The biggest strain of being a manager, to someone who comes to it new in middle age, is that you must think constantly about others. You needn't necessarily think well of them or think kindly about them. It's not that stressful. But you must think something about others all the time. And you have to be in a good mood--or at least you have to pretend. No sulking in your tent like Achilles. There are superiors to impress and subordinates to maneuver (or the other way around). Being a middle manager is performance art. And the show must go on.
This is very different from my previous job experience. A writer works alone, even if he or she is physically in an office filled with other people. Among journalists, an occasional bout of dyspepsia or misanthropy is not merely tolerated but expected.
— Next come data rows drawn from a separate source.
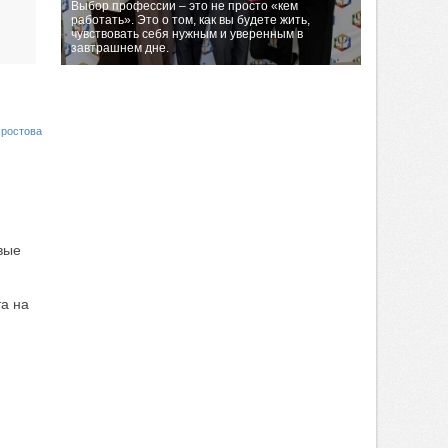
Выбор профессии – это не просто «кем
работать». Это о том, как вы будете жить,
чувствовать себя нужным и уверенным в
завтрашнем дне.
 ростова
вые
та на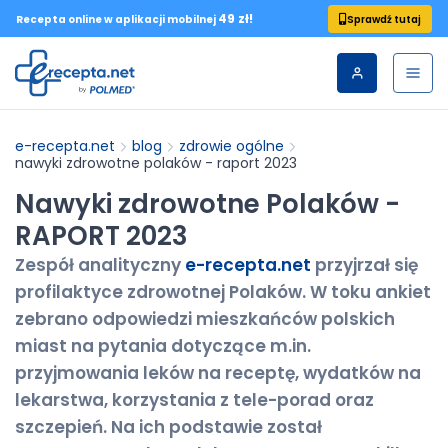
49 zł!
Sprawdź tutaj
Recepta online w aplikacji mobilnej
e-recepta.net
blog
zdrowie ogólne
nawyki zdrowotne polaków - raport 2023
Nawyki zdrowotne Polaków -
RAPORT 2023
Zespół analityczny
e-recepta.net
przyjrzał się
profilaktyce zdrowotnej Polaków. W toku ankiet
zebrano odpowiedzi mieszkańców polskich
miast na pytania dotyczące m.in.
przyjmowania leków na receptę, wydatków na
lekarstwa, korzystania z tele-porad oraz
szczepień. Na ich podstawie został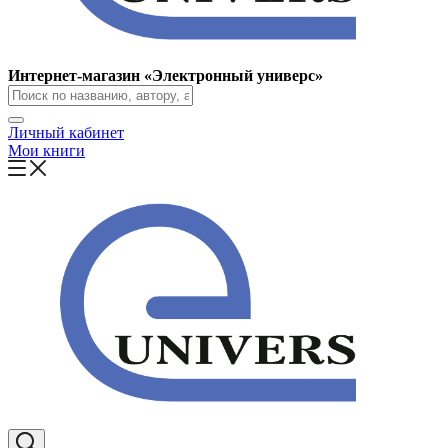
Интернет-магазин «Электронный универс»
Личный кабинет
Мои книги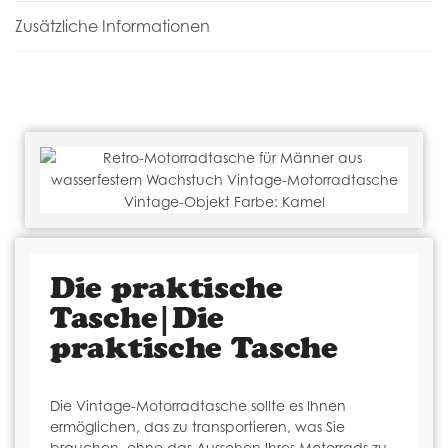
Zusätzliche Informationen
Die praktische
Tasche|Die
praktische Tasche
Die Vintage-Motorradtasche sollte es Ihnen
ermöglichen, das zu transportieren, was Sie
brauchen, ohne das Aussehen Ihres Motorrads zu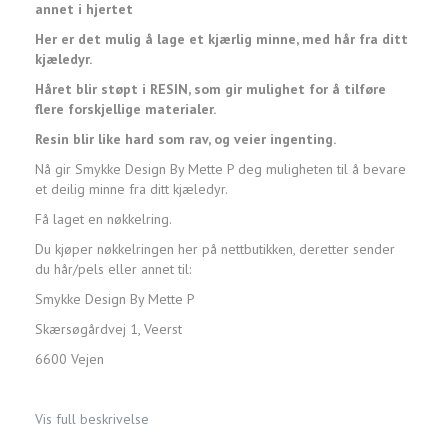
annet i hjertet
Her er det mulig å lage et kjærlig minne, med hår fra ditt
kjæledyr.
Håret blir støpt i RESIN, som gir mulighet for å tilføre
flere forskjellige materialer.
Resin blir like hard som rav, og veier ingenting.
Nå gir Smykke Design By Mette P deg muligheten til å bevare
et deilig minne fra ditt kjæledyr.
Få laget en nøkkelring.
Du kjøper nøkkelringen her på nettbutikken, deretter sender
du hår/pels eller annet til:
Smykke Design By Mette P
Skærsøgårdvej 1, Veerst
6600 Vejen
Vis full beskrivelse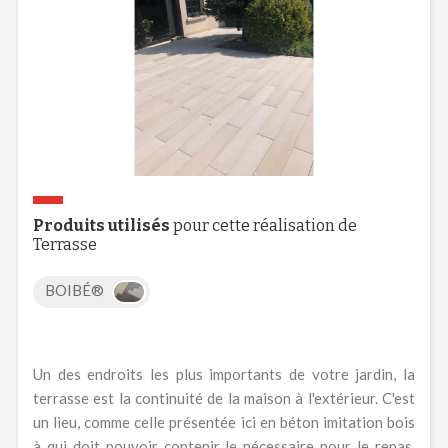
Produits utilisés
pour cette réalisation de
Terrasse
BOIBÉ®
Un des endroits les plus importants de votre jardin, la
terrasse est la continuité de la maison à l'extérieur. C'est
un lieu, comme celle présentée ici en béton imitation bois
à qui doit pouvoir contenir le nécessaire pour le repas,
A freelance journalist working at home, meanwhile, can spend days, months, years broody and unshaven (or, he sometimes begins to feel, actually dead), and no one will care. As it happens, shaving is not a high priority at the company where I work. But broodiness is acceptable only among the software developers, who are the equivalent of writers psychologically and professionally. Managers must be chipper.
And contrast the middle manager to the Washington television commentator. Male television performers do have to shave (or formally grow a beard). But TV performers--the talent, as they are contemptuously known by TV producers--are actually encouraged to sulk and obsess about themselves. Most of them have the perquisites of being in charge--the higher pay, the glamour, the deference of the staff--without actually being in charge. They are pampered but powerless, like children. And the producers, who have the real power but not the atmospherics, and who usually work harder, also come to think of the on-air talent as children. The resulting incentive structure for the talent is, frankly, inappropriate training for a career as a middle manager.
While watching Washington pundits perform on TV or reading the views of some think-tanker, the middle manager occasionally finds himself thinking that classic philistine thought: What do they know? They've never had to meet a payroll. And he even finds himself sympathizing a bit with those who find it strange that anyone should care about the views of people who produce nothing but opinions, with no practical consequence, about matters they have no responsibility for.
Of course, this particular middle manager has never yet met a payroll without help. His tiny subdivision of the big company loses money. But at least he's in there trying. And he's forced to concede that there's more to this management business than he thought. Most of the matters he spouts off about in the course of the day are less important than what pundits spout off about: the direction of the efforts of a few dozen people rather than the direction of Western civilization. However, in this smaller realm, what he spouts actually affects the course of events--at least sometimes. Once he masters this management stuff, maybe it will happen more often.